**To-do item**
Would you print all of the entries word for word?

# # # # #

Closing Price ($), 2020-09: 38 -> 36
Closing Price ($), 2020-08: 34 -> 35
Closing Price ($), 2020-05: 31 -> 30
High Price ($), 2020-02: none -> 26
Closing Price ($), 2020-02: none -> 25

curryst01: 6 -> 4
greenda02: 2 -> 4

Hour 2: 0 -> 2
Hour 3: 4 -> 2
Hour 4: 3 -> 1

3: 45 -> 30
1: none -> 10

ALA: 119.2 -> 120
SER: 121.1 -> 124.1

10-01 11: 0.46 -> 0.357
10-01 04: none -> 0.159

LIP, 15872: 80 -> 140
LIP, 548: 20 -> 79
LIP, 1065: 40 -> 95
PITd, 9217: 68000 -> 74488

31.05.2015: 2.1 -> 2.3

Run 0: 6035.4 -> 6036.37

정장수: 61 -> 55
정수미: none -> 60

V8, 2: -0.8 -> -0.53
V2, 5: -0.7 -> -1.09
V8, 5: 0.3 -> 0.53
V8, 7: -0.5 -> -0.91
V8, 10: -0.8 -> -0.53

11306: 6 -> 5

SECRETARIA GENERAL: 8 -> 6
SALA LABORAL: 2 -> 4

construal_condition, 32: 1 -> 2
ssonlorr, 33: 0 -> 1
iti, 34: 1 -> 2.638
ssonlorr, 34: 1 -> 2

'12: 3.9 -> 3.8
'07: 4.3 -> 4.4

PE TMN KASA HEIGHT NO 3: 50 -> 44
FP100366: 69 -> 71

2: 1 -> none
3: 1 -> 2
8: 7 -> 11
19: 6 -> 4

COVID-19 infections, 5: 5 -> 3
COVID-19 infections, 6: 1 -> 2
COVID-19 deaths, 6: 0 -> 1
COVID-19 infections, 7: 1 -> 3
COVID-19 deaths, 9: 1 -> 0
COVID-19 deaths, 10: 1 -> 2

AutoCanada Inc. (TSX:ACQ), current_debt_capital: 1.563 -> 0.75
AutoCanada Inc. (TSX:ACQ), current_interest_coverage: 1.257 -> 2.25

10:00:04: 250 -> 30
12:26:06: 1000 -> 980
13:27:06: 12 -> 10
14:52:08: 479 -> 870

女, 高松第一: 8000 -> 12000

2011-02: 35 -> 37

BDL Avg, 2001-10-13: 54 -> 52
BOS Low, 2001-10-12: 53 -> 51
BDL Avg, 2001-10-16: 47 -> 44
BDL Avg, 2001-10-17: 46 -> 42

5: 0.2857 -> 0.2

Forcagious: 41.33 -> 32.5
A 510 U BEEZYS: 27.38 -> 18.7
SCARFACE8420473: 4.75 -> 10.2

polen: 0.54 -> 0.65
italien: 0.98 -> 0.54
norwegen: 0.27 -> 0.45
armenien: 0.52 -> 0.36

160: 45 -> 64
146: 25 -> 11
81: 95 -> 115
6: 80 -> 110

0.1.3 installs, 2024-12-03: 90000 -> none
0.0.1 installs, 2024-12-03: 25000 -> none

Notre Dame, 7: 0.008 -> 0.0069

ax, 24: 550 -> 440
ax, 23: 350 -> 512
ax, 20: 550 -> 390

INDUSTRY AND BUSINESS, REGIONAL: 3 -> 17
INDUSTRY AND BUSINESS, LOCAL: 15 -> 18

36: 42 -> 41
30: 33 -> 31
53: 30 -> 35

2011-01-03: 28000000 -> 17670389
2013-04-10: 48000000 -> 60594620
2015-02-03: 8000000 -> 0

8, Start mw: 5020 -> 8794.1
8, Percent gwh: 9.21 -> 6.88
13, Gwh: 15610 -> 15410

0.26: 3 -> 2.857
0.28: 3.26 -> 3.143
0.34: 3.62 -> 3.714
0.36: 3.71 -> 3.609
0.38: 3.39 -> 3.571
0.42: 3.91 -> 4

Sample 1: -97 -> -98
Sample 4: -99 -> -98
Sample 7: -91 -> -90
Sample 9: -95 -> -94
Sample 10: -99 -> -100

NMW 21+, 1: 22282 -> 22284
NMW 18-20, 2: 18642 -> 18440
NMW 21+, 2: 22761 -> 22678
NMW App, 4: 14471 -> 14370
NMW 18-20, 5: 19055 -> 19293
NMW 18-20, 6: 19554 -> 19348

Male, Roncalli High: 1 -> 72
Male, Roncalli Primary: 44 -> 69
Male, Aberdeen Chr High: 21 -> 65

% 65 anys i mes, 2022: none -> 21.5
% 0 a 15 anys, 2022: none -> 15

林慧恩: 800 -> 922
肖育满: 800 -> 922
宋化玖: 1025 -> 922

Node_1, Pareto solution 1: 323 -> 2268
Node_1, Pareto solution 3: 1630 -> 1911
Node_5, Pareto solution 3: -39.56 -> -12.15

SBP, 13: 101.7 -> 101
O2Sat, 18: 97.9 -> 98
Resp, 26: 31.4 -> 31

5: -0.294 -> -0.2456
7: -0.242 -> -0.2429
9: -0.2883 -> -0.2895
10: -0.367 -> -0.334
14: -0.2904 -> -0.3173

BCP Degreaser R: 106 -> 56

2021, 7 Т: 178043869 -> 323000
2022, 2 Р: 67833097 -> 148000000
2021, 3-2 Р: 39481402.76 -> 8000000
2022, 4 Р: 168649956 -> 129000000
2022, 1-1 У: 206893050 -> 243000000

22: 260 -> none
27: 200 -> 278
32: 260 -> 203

# # # # #

**Response area**
Closing Price ($), 2020-09: 38 -> 36
Closing Price ($), 2020-08: 34 -> 35
Closing Price ($), 2020-05: 31 -> 30
High Price ($), 2020-02: none -> 26
Closing Price ($), 2020-02: none -> 25

curryst01: 6 -> 4
greenda02: 2 -> 4

Hour 2: 0 -> 2
Hour 3: 4 -> 2
Hour 4: 3 -> 1

3: 45 -> 30
1: none -> 10

ALA: 119.2 -> 120
SER: 121.1 -> 124.1

10-01 11: 0.46 -> 0.357
10-01 04: none -> 0.159

LIP, 15872: 80 -> 140
LIP, 548: 20 -> 79
LIP, 1065: 40 -> 95
PITd, 9217: 68000 -> 74488

31.05.2015: 2.1 -> 2.3

Run 0: 6035.4 -> 6036.37

정장수: 61 -> 55
정수미: none -> 60

V8, 2: -0.8 -> -0.53
V2, 5: -0.7 -> -1.09
V8, 5: 0.3 -> 0.53
V8, 7: -0.5 -> -0.91
V8, 10: -0.8 -> -0.53

11306: 6 -> 5

SECRETARIA GENERAL: 8 -> 6
SALA LABORAL: 2 -> 4

construal_condition, 32: 1 -> 2
ssonlorr, 33: 0 -> 1
iti, 34: 1 -> 2.638
ssonlorr, 34: 1 -> 2

'12: 3.9 -> 3.8
'07: 4.3 -> 4.4

PE TMN KASA HEIGHT NO 3: 50 -> 44
FP100366: 69 -> 71

2: 1 -> none
3: 1 -> 2
8: 7 -> 11
19: 6 -> 4

COVID-19 infections, 5: 5 -> 3
COVID-19 infections, 6: 1 -> 2
COVID-19 deaths, 6: 0 -> 1
COVID-19 infections, 7: 1 -> 3
COVID-19 deaths, 9: 1 -> 0
COVID-19 deaths, 10: 1 -> 2

AutoCanada Inc. (TSX:ACQ), current_debt_capital: 1.563 -> 0.75
AutoCanada Inc. (TSX:ACQ), current_interest_coverage: 1.257 -> 2.25

10:00:04: 250 -> 30
12:26:06: 1000 -> 980
13:27:06: 12 -> 10
14:52:08: 479 -> 870

女, 高松第一: 8000 -> 12000

2011-02: 35 -> 37

BDL Avg, 2001-10-13: 54 -> 52
BOS Low, 2001-10-12: 53 -> 51
BDL Avg, 2001-10-16: 47 -> 44
BDL Avg, 2001-10-17: 46 -> 42

5: 0.2857 -> 0.2

Forcagious: 41.33 -> 32.5
A 510 U BEEZYS: 27.38 -> 18.7
SCARFACE8420473: 4.75 -> 10.2

polen: 0.54 -> 0.65
italien: 0.98 -> 0.54
norwegen: 0.27 -> 0.45
armenien: 0.52 -> 0.36

160: 45 -> 64
146: 25 -> 11
81: 95 -> 115
6: 80 -> 110

0.1.3 installs, 2024-12-03: 90000 -> none
0.0.1 installs, 2024-12-03: 25000 -> none

Notre Dame, 7: 0.008 -> 0.0069

ax, 24: 550 -> 440
ax, 23: 350 -> 512
ax, 20: 550 -> 390

INDUSTRY AND BUSINESS, REGIONAL: 3 -> 17
INDUSTRY AND BUSINESS, LOCAL: 15 -> 18

36: 42 -> 41
30: 33 -> 31
53: 30 -> 35

2011-01-03: 28000000 -> 17670389
2013-04-10: 48000000 -> 60594620
2015-02-03: 8000000 -> 0

8, Start mw: 5020 -> 8794.1
8, Percent gwh: 9.21 -> 6.88
13, Gwh: 15610 -> 15410

0.26: 3 -> 2.857
0.28: 3.26 -> 3.143
0.34: 3.62 -> 3.714
0.36: 3.71 -> 3.609
0.38: 3.39 -> 3.571
0.42: 3.91 -> 4

Sample 1: -97 -> -98
Sample 4: -99 -> -98
Sample 7: -91 -> -90
Sample 9: -95 -> -94
Sample 10: -99 -> -100

NMW 21+, 1: 22282 -> 22284
NMW 18-20, 2: 18642 -> 18440
NMW 21+, 2: 22761 -> 22678
NMW App, 4: 14471 -> 14370
NMW 18-20, 5: 19055 -> 19293
NMW 18-20, 6: 19554 -> 19348

Male, Roncalli High: 1 -> 72
Male, Roncalli Primary: 44 -> 69
Male, Aberdeen Chr High: 21 -> 65

% 65 anys i mes, 2022: none -> 21.5
% 0 a 15 anys, 2022: none -> 15

林慧恩: 800 -> 922
肖育满: 800 -> 922
宋化玖: 1025 -> 922

Node_1, Pareto solution 1: 323 -> 2268
Node_1, Pareto solution 3: 1630 -> 1911
Node_5, Pareto solution 3: -39.56 -> -12.15

SBP, 13: 101.7 -> 101
O2Sat, 18: 97.9 -> 98
Resp, 26: 31.4 -> 31

5: -0.294 -> -0.2456
7: -0.242 -> -0.2429
9: -0.2883 -> -0.2895
10: -0.367 -> -0.334
14: -0.2904 -> -0.3173

BCP Degreaser R: 106 -> 56

2021, 7 Т: 178043869 -> 323000
2022, 2 Р: 67833097 -> 148000000
2021, 3-2 Р: 39481402.76 -> 8000000
2022, 4 Р: 168649956 -> 129000000
2022, 1-1 У: 206893050 -> 243000000

22: 260 -> none
27: 200 -> 278
32: 260 -> 203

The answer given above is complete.